Cet article sur Daniel 4 a pour sujet le rêve de Nébucadnetsar (l'arbre), son désir d'être l'incarnation de Dieu et le désir de grandeur de Babel et de Babylone. Dieu règne avec puissance, il rabaisse les orgueilleux et relève ceux qui s'humilient.

Source: Prophète du Royaume - Méditations sur le livre de Daniel. 4 pages.

Daniel 4 - La vigilance de Dieu

Daniel 4

Décidément, Nébucadnetsar ne passe pas ses nuits aussi paisiblement qu’il l’aurait souhaité! Un nouveau songe vient le troubler et le plonger dans la plus grande perplexité. Cette fois-ci, un arbre immense, dont le sommet monte jusqu’au ciel, se trouve au centre de ce rêve mystérieux et troublant. Son feuillage est beau et ses fruits abondants. Ils fournissent de la nourriture à tous.

» **LIGNES DE DONNÉES**

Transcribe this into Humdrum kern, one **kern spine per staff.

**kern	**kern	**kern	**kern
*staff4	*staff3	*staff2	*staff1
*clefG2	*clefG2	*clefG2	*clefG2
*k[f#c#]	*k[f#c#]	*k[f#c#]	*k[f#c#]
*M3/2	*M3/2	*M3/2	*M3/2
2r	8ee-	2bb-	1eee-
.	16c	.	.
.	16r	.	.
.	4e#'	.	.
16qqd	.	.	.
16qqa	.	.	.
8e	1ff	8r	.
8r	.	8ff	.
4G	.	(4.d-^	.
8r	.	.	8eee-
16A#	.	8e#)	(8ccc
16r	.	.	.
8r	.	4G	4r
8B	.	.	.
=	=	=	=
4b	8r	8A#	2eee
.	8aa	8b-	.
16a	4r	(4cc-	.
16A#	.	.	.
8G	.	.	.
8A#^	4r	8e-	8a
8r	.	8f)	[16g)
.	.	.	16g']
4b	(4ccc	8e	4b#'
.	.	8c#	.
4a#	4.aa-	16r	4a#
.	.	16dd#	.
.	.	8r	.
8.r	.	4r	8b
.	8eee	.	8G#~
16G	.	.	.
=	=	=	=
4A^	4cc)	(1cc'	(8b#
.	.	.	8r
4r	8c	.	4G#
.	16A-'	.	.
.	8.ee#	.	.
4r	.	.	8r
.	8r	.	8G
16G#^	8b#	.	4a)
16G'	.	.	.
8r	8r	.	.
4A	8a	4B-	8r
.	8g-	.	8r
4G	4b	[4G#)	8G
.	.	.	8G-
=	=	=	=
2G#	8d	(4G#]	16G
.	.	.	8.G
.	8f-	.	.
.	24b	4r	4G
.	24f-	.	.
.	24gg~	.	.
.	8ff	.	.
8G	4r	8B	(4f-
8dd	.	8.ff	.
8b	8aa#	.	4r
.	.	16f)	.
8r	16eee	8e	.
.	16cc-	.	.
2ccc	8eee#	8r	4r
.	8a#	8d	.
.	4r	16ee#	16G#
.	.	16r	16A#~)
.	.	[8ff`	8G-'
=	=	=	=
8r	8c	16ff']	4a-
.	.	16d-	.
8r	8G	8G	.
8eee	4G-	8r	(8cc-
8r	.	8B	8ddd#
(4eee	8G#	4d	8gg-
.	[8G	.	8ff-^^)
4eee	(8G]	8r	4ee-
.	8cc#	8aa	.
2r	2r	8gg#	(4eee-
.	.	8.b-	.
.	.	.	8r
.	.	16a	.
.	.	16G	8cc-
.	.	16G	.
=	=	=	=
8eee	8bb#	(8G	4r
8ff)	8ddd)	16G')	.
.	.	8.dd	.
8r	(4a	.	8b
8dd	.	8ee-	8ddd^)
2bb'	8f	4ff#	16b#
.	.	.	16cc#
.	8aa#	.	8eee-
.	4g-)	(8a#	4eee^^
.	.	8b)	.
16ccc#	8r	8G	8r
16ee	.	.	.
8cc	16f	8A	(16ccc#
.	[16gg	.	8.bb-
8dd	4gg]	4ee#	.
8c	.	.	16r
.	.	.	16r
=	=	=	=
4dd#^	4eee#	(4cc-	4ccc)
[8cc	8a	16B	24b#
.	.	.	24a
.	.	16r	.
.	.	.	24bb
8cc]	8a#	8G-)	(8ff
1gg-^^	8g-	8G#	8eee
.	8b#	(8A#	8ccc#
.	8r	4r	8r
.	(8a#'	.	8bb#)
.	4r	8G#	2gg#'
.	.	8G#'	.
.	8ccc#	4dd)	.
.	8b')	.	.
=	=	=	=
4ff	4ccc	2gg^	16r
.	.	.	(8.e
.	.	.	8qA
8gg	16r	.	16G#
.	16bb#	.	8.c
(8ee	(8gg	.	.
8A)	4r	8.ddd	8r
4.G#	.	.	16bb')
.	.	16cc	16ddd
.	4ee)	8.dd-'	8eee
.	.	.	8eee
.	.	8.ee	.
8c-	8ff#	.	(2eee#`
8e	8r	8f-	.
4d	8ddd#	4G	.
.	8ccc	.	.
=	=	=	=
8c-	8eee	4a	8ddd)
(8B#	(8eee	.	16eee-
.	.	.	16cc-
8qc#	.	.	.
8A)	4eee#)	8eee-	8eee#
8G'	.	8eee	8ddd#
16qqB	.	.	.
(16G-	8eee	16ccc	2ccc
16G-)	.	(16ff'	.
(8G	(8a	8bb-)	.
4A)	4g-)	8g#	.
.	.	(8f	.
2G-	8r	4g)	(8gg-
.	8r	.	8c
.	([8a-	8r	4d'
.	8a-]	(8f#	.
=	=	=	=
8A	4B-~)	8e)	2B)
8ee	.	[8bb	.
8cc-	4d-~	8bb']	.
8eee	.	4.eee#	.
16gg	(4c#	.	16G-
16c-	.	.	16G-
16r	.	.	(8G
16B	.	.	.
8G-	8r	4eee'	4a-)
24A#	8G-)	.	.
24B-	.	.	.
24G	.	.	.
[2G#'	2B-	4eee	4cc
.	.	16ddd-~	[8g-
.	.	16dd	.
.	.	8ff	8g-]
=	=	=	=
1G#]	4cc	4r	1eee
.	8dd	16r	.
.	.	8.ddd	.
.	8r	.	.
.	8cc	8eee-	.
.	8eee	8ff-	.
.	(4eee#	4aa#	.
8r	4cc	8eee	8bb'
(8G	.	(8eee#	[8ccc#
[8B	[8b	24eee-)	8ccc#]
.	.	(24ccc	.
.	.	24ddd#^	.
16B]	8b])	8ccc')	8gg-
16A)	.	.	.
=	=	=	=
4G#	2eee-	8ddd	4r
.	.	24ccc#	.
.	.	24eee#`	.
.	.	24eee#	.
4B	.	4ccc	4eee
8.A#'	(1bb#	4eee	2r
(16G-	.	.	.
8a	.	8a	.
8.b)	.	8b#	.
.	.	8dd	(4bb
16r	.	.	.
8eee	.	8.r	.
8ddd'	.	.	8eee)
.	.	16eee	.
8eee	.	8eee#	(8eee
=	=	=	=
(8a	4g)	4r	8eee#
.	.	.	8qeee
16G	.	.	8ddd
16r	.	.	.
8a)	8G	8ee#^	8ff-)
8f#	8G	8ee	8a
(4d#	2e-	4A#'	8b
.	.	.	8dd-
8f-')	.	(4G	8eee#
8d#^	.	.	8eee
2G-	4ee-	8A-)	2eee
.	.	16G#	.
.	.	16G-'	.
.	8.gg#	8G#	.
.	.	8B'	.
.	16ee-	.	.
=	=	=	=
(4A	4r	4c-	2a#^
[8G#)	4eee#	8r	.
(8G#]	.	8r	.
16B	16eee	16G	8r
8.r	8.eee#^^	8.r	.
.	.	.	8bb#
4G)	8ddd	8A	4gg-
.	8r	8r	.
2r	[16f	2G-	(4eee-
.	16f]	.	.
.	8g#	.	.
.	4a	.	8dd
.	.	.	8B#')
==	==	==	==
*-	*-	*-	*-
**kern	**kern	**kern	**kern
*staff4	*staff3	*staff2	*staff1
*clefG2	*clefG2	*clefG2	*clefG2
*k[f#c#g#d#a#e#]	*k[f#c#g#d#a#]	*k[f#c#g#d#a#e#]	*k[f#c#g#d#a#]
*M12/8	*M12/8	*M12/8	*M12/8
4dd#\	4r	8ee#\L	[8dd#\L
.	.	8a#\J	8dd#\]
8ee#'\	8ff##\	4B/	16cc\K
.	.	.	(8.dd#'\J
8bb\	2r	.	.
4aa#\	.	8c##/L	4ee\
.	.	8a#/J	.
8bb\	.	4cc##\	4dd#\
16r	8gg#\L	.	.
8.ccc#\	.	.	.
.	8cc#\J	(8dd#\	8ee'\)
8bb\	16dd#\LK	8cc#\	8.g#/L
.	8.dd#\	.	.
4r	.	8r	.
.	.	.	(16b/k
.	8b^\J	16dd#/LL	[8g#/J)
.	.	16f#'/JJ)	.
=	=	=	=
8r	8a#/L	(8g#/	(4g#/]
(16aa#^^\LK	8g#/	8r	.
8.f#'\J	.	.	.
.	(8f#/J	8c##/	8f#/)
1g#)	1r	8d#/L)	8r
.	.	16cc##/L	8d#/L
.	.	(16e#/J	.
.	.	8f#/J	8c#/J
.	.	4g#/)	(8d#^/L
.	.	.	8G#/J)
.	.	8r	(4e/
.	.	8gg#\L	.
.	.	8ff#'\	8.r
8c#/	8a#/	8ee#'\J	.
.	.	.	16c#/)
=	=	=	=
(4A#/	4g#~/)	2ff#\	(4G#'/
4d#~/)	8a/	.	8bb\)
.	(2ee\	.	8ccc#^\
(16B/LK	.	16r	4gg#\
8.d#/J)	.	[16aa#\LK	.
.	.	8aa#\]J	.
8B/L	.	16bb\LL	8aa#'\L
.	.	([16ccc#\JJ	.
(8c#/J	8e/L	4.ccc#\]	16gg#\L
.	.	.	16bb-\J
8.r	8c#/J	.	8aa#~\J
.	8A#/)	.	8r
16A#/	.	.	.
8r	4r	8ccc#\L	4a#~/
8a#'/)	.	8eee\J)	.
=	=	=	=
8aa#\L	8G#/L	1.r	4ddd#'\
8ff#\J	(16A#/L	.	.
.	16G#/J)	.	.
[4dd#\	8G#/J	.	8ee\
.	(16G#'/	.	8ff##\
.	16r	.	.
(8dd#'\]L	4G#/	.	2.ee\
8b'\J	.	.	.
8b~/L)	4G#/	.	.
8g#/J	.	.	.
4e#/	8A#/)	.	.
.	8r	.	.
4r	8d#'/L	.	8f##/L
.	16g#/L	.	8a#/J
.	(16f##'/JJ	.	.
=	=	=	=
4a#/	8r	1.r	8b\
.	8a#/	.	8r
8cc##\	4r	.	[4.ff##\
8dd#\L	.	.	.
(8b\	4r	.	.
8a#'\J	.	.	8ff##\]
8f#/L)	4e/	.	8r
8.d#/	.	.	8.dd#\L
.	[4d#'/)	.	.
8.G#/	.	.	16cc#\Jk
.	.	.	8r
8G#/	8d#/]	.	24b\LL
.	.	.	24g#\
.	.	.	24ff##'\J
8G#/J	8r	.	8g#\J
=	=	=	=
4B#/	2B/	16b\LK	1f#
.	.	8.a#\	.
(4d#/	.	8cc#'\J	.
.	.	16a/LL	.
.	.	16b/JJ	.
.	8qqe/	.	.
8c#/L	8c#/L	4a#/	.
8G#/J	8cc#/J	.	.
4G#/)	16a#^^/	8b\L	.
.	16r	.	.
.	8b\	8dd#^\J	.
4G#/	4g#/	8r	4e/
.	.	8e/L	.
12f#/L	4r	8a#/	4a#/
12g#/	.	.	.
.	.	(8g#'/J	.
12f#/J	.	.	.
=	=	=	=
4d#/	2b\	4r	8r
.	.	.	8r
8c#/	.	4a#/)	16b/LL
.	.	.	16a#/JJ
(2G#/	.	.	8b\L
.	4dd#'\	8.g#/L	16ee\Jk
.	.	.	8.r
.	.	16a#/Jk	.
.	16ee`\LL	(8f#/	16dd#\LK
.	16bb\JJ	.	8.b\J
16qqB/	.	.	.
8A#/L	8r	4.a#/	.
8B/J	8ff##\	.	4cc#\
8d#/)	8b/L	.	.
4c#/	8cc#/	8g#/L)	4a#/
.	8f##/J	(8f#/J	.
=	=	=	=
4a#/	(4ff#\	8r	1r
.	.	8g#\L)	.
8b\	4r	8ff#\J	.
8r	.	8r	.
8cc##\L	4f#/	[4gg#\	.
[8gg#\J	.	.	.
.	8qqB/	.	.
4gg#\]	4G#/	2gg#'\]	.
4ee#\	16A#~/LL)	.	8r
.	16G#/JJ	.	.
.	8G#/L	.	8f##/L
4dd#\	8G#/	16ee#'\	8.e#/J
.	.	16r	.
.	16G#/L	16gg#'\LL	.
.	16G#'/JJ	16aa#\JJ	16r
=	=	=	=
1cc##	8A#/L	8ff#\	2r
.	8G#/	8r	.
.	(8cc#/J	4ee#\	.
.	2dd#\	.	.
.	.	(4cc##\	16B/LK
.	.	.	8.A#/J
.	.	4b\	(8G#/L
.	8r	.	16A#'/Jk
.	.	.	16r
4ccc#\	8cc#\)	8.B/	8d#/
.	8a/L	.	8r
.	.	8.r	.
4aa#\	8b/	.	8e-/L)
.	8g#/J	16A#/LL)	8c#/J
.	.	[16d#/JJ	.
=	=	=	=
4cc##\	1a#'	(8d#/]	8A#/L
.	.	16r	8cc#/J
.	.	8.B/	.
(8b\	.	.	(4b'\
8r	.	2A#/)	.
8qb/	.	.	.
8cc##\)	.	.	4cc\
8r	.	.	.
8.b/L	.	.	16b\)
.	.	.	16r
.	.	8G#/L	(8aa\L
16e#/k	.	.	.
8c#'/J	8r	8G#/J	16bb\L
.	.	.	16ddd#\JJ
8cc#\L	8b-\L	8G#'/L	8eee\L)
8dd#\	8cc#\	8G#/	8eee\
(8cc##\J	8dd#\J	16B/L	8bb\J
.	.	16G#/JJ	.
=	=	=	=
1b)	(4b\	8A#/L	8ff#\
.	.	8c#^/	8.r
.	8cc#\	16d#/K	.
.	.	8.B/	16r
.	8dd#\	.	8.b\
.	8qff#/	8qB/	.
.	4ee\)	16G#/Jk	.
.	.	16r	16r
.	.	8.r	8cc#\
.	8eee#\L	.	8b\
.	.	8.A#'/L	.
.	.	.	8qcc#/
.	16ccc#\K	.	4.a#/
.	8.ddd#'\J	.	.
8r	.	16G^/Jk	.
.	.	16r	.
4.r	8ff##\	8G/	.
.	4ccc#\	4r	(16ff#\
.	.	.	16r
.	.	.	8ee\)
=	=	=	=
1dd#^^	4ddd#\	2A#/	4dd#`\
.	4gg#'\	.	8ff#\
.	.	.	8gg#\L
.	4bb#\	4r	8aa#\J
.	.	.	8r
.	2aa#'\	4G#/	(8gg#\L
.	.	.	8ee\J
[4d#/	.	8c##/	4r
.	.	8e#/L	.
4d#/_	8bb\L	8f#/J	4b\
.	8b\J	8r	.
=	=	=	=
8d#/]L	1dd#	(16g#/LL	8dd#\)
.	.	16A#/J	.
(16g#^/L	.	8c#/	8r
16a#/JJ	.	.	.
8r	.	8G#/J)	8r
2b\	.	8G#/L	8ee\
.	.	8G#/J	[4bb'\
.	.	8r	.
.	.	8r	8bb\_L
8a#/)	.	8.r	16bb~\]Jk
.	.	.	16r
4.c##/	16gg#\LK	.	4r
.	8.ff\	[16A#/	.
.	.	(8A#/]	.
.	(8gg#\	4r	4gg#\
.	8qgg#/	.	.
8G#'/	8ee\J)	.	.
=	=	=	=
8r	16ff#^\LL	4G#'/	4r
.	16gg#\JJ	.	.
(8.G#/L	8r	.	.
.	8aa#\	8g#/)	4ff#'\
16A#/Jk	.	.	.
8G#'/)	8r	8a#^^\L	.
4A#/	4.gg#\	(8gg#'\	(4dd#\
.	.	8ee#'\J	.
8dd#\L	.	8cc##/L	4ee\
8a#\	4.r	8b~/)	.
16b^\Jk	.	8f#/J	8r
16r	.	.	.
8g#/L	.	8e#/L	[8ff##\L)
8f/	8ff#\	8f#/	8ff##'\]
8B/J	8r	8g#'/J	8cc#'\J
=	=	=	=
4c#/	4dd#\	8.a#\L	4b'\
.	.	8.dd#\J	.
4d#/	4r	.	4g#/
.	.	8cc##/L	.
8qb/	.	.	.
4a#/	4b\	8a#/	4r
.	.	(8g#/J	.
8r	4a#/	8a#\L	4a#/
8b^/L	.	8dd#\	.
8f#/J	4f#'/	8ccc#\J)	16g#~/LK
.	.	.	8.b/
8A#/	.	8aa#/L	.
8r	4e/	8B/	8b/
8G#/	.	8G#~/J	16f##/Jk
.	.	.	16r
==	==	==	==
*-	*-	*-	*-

» **TÂCHES À RÉALISER**
A. Condensez sous forme de liste le paragraphe du texte sur Daniel 4 qui débute par « Décidément, Nébucadnetsar », sans perdre ses faits principaux.
B. Poursuivez le texte sur Daniel 4 à partir de sa dernière phrase.

» **CORRIGÉS**
A.
- Nébucadnetsar ne passe pas ses nuits aussi paisiblement qu'il le souhaiterait.
- Un nouveau songe le trouble et le plonge dans une grande perplexité.
- Au centre de ce rêve se trouve un arbre immense dont le sommet monte jusqu'au ciel.
- Son feuillage est beau et ses fruits abondants nourrissent tout le monde.

B.
On est en droit de se dire que, cette fois encore, le songe du roi trahit une idée fixe, chère à ce monarque : celle d’être vraiment la prolongation sur terre du Dieu des cieux. Il est l’arbre sacré, l’arbre de vie, le lien unique entre terre et ciel, terrain fertile où les hommes se tiennent et se nourrissent. Mais en réalité, il est l’arbre rival de celui planté par Dieu dans le jardin d’Eden. Nébucadnetsar songe à tous les bienfaits dont il est et sera le généreux dispensateur pour les myriades de ses sujets durant les longues années de son règne.

Il oublie cependant un point capital, à savoir l’essentielle vérité qui concerne toute existence humaine. Quoique monarque tout-puissant, néanmoins il n’est qu’homme, créature fragile et mortelle.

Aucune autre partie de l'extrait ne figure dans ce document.